To parse XML directly from an input stream:
(cllib:with-xml-input (variable stream) <code that calls (read variable) to extract XML forms> )
This puts an "XML wrapper" around the input stream, similar
to the way Java uses wrappers around input streams. Each call to read
will try to read one XML object, including nested objects,
much the way read
on a regular Lisp input stream will read a list.
When testing XML forms, it's often handy to parse XML stored in a string. Here's a function that will read one XML object from a string:
(defun xml-read-from-string (string) (cllib:with-xml-input (in (make-string-input-stream string)) (read in)))
If you don't want to type cllib:
in front of
the XML parser function names, do the following in the
package cs325-user
:
(use-package :cllib)
If you do a (use-package :cllib)
, you will get warnings
about some name conflicts. Just select the
default response Unintern the conflicting symbol.
Or, just learn to type cllib: a lot.
How to process XML objects
Reading from a CLOCC XML stream returns objects of type
xml-obj
. CLOCC defines several functions for getting
data out of the object. To illustrate these functions, assume
we've done the following:
(setq xmlo (xml-read-from-string "<book id=\"book-1\"><title>Alas!</title><author>Anon</author></book>"))
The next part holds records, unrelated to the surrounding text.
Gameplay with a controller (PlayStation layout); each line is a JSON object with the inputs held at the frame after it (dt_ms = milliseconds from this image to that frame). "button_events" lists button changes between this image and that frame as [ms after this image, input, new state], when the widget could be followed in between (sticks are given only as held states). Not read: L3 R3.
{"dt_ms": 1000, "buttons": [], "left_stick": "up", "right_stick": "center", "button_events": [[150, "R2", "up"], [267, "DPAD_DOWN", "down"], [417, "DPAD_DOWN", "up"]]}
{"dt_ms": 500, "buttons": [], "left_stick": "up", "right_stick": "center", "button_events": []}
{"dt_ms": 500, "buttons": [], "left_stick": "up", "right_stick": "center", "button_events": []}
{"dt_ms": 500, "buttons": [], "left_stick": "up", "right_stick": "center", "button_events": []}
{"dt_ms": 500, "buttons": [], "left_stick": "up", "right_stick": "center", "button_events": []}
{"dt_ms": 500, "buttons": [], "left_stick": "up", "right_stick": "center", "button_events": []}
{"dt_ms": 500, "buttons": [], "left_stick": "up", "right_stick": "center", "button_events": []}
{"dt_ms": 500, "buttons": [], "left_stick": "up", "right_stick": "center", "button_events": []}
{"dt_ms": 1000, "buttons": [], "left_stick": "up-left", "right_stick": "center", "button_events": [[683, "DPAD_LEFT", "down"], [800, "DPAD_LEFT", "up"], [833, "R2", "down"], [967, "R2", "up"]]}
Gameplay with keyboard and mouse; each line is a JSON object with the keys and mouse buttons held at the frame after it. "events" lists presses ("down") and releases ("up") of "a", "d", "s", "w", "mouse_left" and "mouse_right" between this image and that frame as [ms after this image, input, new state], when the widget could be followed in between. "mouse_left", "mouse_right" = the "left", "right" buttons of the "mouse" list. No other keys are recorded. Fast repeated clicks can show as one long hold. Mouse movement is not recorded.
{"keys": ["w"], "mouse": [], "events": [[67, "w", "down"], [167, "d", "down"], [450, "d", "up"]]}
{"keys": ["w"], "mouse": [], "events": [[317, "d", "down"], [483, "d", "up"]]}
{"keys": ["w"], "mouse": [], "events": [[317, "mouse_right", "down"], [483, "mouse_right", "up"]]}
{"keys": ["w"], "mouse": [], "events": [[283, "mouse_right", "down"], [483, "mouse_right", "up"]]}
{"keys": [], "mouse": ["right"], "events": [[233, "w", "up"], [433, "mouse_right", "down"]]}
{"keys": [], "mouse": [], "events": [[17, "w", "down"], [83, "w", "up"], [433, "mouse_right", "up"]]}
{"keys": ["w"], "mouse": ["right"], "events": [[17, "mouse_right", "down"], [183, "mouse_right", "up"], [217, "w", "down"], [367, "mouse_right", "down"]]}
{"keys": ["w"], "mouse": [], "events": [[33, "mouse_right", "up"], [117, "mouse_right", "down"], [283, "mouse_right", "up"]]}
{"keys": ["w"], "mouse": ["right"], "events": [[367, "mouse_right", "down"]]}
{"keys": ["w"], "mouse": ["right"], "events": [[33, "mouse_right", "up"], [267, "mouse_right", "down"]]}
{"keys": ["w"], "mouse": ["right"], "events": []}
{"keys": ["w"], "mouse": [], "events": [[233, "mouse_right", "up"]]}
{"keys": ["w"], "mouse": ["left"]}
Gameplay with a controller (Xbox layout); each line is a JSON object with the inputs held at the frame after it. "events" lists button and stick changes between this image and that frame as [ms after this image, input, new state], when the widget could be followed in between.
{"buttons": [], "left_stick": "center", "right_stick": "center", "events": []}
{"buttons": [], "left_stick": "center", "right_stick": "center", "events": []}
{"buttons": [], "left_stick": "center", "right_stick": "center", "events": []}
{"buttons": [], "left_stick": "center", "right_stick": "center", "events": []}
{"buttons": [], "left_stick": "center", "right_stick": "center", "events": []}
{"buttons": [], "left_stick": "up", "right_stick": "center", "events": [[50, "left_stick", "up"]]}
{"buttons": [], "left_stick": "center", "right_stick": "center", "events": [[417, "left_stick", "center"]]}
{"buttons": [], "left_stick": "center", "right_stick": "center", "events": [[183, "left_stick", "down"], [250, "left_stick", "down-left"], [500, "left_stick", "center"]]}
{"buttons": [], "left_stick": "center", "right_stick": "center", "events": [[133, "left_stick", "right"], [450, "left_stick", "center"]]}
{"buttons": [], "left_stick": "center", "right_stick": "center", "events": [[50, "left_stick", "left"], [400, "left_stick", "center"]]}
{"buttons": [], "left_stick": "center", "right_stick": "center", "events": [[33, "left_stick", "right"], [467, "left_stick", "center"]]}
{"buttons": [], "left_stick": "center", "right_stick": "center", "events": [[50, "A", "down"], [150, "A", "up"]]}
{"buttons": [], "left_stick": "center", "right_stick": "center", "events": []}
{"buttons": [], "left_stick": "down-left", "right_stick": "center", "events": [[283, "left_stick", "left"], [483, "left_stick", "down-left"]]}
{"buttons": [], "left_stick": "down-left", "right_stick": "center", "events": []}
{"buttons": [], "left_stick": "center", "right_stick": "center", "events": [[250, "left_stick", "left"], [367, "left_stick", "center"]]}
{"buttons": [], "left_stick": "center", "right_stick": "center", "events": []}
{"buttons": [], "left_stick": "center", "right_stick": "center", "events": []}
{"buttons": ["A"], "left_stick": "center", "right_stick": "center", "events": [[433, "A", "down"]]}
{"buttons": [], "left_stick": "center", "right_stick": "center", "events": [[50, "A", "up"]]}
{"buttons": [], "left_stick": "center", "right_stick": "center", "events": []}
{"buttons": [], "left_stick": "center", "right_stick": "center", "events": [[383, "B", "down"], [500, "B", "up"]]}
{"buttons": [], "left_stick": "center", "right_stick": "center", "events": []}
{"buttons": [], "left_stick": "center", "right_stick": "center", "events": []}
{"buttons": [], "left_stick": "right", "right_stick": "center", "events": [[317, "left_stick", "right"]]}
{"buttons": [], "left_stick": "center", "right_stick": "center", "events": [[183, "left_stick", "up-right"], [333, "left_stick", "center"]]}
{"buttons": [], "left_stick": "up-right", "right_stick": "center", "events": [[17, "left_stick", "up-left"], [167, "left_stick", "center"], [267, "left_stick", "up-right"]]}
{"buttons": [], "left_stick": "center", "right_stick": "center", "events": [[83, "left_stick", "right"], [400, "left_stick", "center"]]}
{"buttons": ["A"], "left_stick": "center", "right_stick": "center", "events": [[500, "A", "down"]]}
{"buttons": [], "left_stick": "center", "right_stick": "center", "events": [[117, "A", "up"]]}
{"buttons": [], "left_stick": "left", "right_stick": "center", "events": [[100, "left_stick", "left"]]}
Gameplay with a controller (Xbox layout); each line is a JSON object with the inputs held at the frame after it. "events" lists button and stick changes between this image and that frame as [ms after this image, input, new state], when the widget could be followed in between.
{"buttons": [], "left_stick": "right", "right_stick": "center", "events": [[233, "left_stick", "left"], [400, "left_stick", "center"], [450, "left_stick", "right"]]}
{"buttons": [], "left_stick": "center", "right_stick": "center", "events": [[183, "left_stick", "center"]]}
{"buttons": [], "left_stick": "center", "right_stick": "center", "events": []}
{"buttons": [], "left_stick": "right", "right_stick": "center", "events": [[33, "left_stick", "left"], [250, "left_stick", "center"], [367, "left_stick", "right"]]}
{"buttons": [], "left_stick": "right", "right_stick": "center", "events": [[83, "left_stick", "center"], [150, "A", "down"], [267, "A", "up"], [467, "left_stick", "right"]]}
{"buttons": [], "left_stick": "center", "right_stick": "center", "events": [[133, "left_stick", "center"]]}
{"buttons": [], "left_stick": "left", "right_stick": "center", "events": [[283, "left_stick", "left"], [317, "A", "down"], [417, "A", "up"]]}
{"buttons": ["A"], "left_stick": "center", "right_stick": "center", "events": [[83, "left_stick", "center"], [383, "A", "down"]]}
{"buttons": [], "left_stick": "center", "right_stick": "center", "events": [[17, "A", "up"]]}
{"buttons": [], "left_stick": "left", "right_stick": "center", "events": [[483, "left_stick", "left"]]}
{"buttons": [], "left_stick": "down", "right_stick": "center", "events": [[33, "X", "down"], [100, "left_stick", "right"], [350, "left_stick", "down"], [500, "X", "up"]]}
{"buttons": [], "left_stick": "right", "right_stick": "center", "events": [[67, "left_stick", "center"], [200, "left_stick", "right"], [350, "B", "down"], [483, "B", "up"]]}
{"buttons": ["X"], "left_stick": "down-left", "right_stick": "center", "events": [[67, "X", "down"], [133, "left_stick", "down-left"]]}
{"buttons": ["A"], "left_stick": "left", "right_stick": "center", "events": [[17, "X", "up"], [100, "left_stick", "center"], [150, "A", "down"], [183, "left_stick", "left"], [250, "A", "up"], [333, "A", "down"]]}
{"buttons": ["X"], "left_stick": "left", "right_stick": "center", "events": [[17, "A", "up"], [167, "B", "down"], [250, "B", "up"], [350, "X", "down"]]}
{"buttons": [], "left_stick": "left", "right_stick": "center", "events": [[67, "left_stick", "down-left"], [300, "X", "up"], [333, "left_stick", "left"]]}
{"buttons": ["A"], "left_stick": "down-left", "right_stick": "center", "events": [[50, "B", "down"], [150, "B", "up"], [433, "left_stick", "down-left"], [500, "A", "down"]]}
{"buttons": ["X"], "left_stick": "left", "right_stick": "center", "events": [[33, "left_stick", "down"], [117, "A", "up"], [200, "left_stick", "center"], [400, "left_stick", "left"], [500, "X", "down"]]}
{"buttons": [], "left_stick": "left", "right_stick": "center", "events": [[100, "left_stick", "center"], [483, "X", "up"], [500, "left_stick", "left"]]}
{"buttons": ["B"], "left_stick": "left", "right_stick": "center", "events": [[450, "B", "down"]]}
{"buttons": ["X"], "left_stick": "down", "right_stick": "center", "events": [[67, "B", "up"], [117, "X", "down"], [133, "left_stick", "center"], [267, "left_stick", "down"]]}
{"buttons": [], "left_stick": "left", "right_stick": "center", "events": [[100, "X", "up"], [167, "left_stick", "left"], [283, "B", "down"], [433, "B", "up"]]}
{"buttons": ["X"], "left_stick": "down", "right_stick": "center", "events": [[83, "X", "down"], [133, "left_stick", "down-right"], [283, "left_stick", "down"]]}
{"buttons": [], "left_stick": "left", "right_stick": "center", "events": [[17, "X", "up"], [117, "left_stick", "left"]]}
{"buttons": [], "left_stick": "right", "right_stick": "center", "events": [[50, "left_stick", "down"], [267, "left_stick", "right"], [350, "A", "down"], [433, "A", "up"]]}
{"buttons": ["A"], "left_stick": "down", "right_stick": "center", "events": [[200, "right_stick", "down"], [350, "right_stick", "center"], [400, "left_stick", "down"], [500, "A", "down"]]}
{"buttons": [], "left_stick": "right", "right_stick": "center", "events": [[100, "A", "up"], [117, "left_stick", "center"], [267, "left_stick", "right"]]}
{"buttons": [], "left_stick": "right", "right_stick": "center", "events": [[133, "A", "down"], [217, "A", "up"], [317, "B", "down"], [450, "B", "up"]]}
The following functions will get data out of
xmlo
:
(cllib:xmlo-nm xmlo)
: returns the name of the top element, as a string, i.e.,"book"
.(cllib:xmlo-args xmlo)
: returns the attribute pairs of the top element, in a list, i.e.,(("id" "book-1"))
.(cllib:xmlo-data xmlo)
: returns the children of the top element, in a list, i.e.,(#<XML-OBJ title ...> #<XML-OBJ author ...>)
.
Using recursion, you can explore the entire XML tree with these functions.